Universal approximation (Hornik et al., 1989). A feedforward network with a single hidden layer and enough units can approximate any continuous function on a compact domain to arbitrary accuracy. The catch: "enough" can be astronomically large. Depth lets the network compose features hierarchically, which is dramatically more parameter-efficient.
The computational graph. A neural network is a directed acyclic graph of tensor operations. Each node knows how to compute its forward output and how to compute the gradient w.r.t. its inputs given the gradient w.r.t. its output. Autodiff just walks this graph backward, multiplying local Jacobians — the chain rule in matrix form.
The optimization landscape is non-convex with many local minima and saddle points. In practice, SGD with momentum (or Adam) reliably finds flat minima that generalize well. Two surprising facts: (1) the loss surface contains many equivalent global minima reachable from random init; (2) SGD's stochasticity acts as implicit regularization, biasing it toward flatter minima.
Initialization matters. If weights are too small, activations and gradients vanish through the layers. If too large, they explode. Modern initializations — He (for ReLU) and Xavier/Glorot (for tanh) — scale weights so that variance is preserved layer-to-layer. Without correct init, even a well-designed network won't train.
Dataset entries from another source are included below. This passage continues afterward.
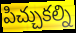
పిచ్చుకల్ని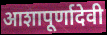
आशापूर्णादेवीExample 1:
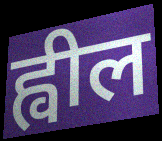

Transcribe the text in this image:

ह्वील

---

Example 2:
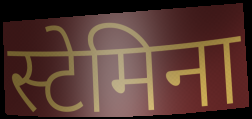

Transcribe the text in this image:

स्टेमिना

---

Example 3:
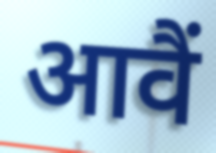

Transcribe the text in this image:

आवैं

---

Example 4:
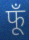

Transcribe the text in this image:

फूँ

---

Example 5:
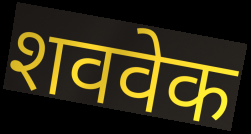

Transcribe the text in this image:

शववेक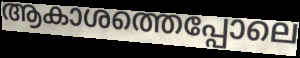
ആകാശത്തെപ്പോലെ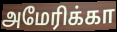
அமேரிக்காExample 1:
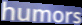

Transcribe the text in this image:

humors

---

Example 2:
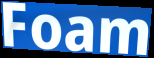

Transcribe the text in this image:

Foam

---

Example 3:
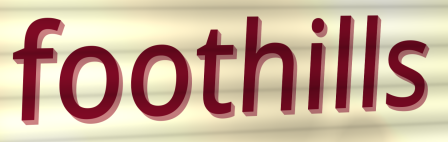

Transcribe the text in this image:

foothills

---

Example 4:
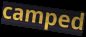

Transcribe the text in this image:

camped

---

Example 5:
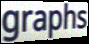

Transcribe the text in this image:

graphsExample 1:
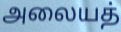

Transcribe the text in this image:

அலையத்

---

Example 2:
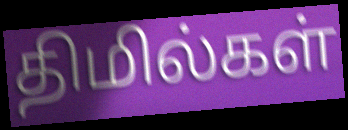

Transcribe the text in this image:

திமில்கள்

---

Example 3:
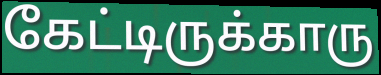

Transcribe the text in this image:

கேட்டிருக்காரு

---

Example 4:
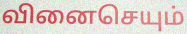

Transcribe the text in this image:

வினைசெயும்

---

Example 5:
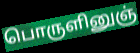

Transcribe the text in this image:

பொருளினுஞ்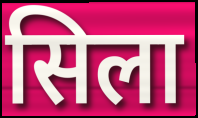
सिला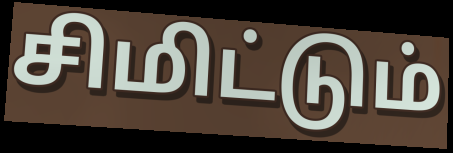
சிமிட்டும்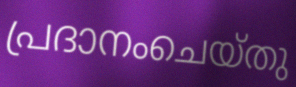
പ്രദാനംചെയ്തു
Activations. ReLU is the default — cheap, avoids saturation on positive inputs, but has the "dead ReLU" failure mode. GELU is smoother and dominates in transformers. Modern variants: Swish, SiLU, Mish. For output layers: sigmoid for binary, softmax for multi-class, linear for regression.
Regularization in modern nets. Less explicit than older networks: weight decay (L2), dropout, early stopping, data augmentation. The implicit regularization of SGD does a lot of work — increasing batch size or learning rate changes generalization behaviour even with no other regularizer.